Tra un’idea registica e l’altra, gli episodi, le complicazioni e lo scioglimento si susseguono in modo fluido e veloce, sebbene gli attori- tutti bravissimi- debbano sostenere più ruoli. La conclusione tragicomica si tinge di toni ancora più cupi quando Argante, neo-dottore in medicina, muore in scena proprio come Molière, che nei panni del malato, si sentì male alla quarta rappresentazione (17 febbraio 1763), per morire poco dopo a casa sua in totale solitudine. L’epilogo va dunque letto come omaggio appassionato al grande commediografo e a tutti “i malati di teatro” che affollano palcoscenici e platee. Peccato che lo spettacolo abbia sostato solo per pochi giorni nei Teatri di cintura capitolini : vista l’accoglienza entusiastica di un pubblico, tra l’altro, periferico, doveva rimanere in cartellone per almeno due o tre settimane.


Scheda tecnica

Il malato immaginario, ovvero Le Molière Imaginaire. Teatro Kismet OperA. Adattamento e riscrittura di Teresa Ludovico.

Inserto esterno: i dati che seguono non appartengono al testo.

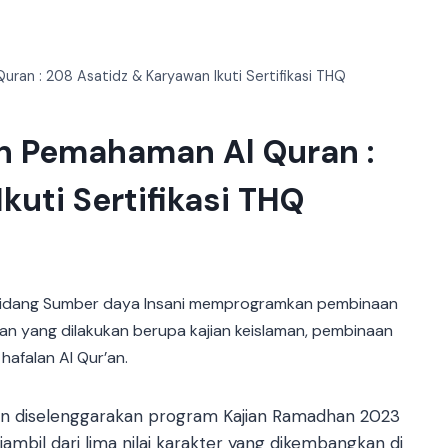
ran : 208 Asatidz & Karyawan Ikuti Sertifikasi THQ
n Pemahaman Al Quran :
kuti Sertifikasi THQ
i Bidang Sumber daya Insani memprogramkan pembinaan
an yang dilakukan berupa kajian keislaman, pembinaan
hafalan Al Qur’an.
n diselenggarakan program Kajian Ramadhan 2023
ambil dari lima nilai karakter yang dikembangkan di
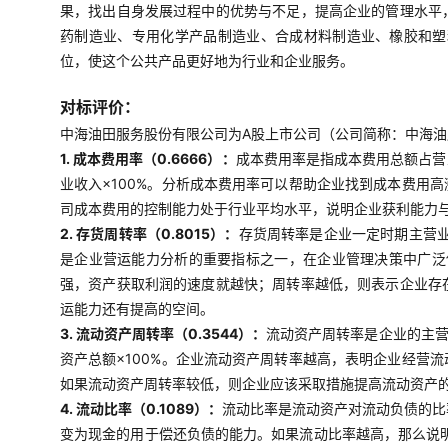
果，找出自身发展过程中的优势与不足，提高企业的管理水平
药制造业、专用化学产品制造业、合成材料制造业、橡胶和塑
位，使这个公共产品更好地为行业和企业服务。
对标评价：
中海油田服务股份有限公司为A股上市公司（公司简称：中海油服
1. 成本费用率（0.6666）：
成本费用率是指成本费用总额占营
业收入×100%。分析成本费用率可以帮助企业找到成本费用
司成本费用的控制能力处于行业平均水平，说明企业获利能力
2. 存货周转率（0.8015）：
存货周转率是企业一定时期主营
是企业营运能力分析的重要指标之一，在企业管理决策中广泛使
强，资产获取利润的速度就越快；周转率越低，则表示企业存
运能力还有提高的空间。
3. 流动资产周转率（0.3544）：
流动资产周转率是企业的主营
资产总额×100%。企业流动资产周转率越高，表明企业经营
如果流动资产周转率较低，则企业应该采取措施提高流动资产
4. 流动比率（0.1089）：
流动比率是流动资产对流动负债的比
变为现金的用于偿还负债的能力。如果流动比率越高，那么说明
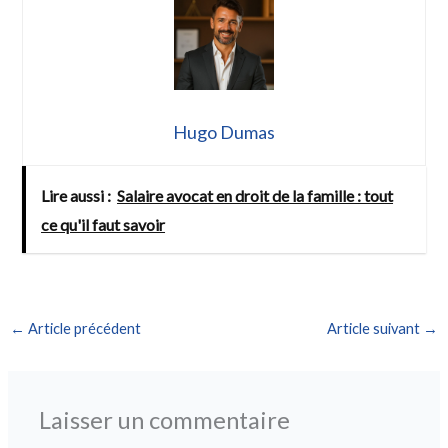
Hugo Dumas
Lire aussi :
Salaire avocat en droit de la famille : tout
ce qu'il faut savoir
←
Article précédent
Article suivant
→
Laisser un commentaire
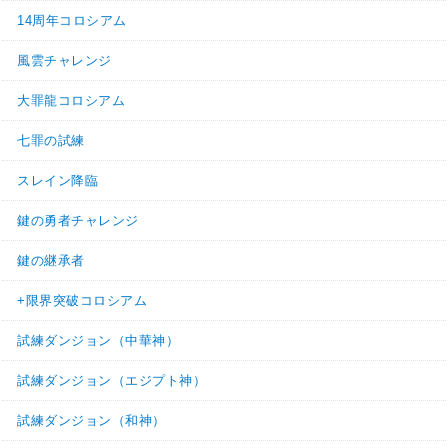
14周年コロシアム
風雲チャレンジ
大罪龍コロシアム
七罪の試練
スレイン降臨
鍵の勇者チャレンジ
鍵の継承者
+限界突破コロシアム
試練ダンジョン（中華神）
試練ダンジョン（エジプト神）
試練ダンジョン（和神）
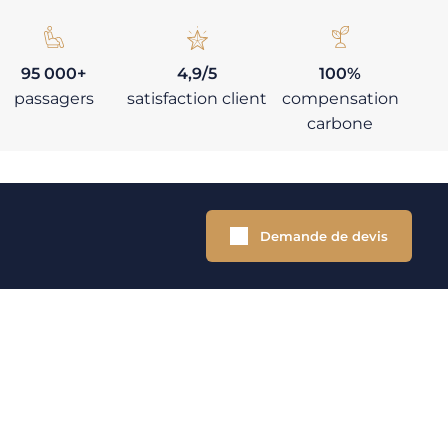
95 000+
4,9/5
100%
passagers
satisfaction client
compensation
carbone
Demande de devis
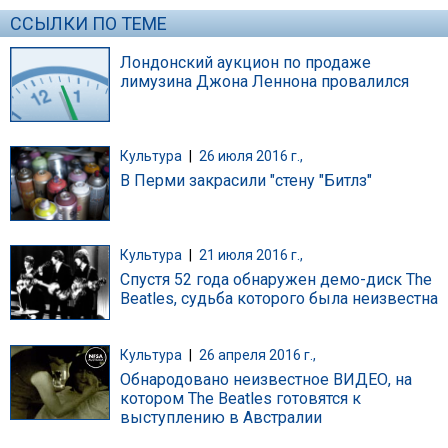
ССЫЛКИ ПО ТЕМЕ
Лондонский аукцион по продаже
лимузина Джона Леннона провалился
Культура
|
26 июля 2016 г.,
В Перми закрасили "стену "Битлз"
Культура
|
21 июля 2016 г.,
Спустя 52 года обнаружен демо-диск The
Beatles, судьба которого была неизвестна
Культура
|
26 апреля 2016 г.,
Обнародовано неизвестное ВИДЕО, на
котором The Beatles готовятся к
выступлению в Австралии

Musiche di Nino Rota.  Light designer: Vincent Longuemare.  Costumi : Luigi Spezzacatene. Con: Augusto Masiello, Marco Manchisi, Ilaria Cancialosi, Serena Brindisi, Cristina Mileti, Andrea Fazzari, Michele Cipriani, Daniele Lasorsa.  Regia di Teresa Ludovico.

Prossime rappresentazioni:

4 febbraio 20011, Teatro Comunale, Cavalese(TN).

5 febbraio, Teatro San Pietro, Mezzolombardo, (TN).

Dal 15 al 27 febbraio 2011, Sala Fontana, Milano.